Leda, Truth and Sensuality

“Only in womankind is sexuality no surrender of the ego boundary, no schism; it abides as the homeland of the personality, which can still include the sublimations of the spirit without losing itself.” - Lou Andreas-Salomé, The Freud Journal, Journal 118, 1912-13

What is it about Leda that inspires art that surpasses the bounds of time? Paintings, sculptures, mosaics, frescoes, engraved in wood and stone and cast in gold, the story of Leda and the Swan recurs again and again as the unflinching representation of the overwhelming absolute of Eros, passionate love.
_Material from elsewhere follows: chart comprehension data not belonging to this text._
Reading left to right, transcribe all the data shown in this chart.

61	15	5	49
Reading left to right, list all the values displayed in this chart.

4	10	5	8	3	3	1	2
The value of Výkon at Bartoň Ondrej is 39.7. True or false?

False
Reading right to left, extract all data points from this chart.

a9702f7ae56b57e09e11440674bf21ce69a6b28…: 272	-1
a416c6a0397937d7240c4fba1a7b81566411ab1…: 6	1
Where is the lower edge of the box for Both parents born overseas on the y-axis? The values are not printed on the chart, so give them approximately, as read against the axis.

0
We would not skirt the violent version of the myth, but like the obsession of the great artists, our hearts are drawn to the myriad of representations of Leda as a woman in the throes of ecstasy, the very vision of the feminine ability to give into the desire for love and the love of desire without losing that which makes her, herself. This is the story we have been called to tell.

It is the luxury of scandal, Leda’s unabashed sensuality, and the exuberant, undeniable beauty of seduction within the parting grass and downy feathers that draws us in. In this, our depiction of Leda and the Swan, we honor the expression of unbound desire.
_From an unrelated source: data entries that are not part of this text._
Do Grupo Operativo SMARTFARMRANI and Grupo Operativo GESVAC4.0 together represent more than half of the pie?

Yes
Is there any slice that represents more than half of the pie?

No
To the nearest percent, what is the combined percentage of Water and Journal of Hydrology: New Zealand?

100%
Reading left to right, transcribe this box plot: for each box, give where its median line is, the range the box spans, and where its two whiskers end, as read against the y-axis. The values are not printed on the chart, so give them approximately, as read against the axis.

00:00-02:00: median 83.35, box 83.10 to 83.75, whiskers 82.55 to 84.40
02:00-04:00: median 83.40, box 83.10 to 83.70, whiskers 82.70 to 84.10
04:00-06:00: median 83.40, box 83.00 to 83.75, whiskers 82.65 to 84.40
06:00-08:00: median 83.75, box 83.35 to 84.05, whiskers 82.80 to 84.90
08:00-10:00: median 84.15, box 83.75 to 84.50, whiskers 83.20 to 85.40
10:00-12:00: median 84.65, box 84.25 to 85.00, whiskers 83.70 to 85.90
This, too, is what Léon François Comerre paints in The Triumph of the Swan, with elegant Leda drawn back and surrounded by the verdant glow of a meadow, peering down at the viewer through dewy eyelids. She is smitten, ravished, and unashamed. Leda’s beauty and that of her surroundings in this intimate but sinful moment evoke feelings of wonder as the viewer’s own sensuality is stirred.
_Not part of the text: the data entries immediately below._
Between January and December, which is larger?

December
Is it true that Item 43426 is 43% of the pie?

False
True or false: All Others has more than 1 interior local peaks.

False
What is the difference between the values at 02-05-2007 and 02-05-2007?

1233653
What keeps us returning, centuries on, is the freedom of Leda: the impulse, the passion, the erotic desire to push the boundaries of all that is acceptable in favor of what is true. Leda’s crimson-cheeked gaze frees her viewer. With her permission, we begin to release the false need to deny these irreverent and irresistible secret desires, personified by the Swan, the king of gods brought to his knees by the very sight of his beloved, disoriented by the urges that draw him but undeniably and wholly enchanted.

“...His weight bearing down,

his long neck thrusting her hand aside,

the god released himself into his beloved.

Only then did he delight in his feathers

and, in that moment, become truly a swan.”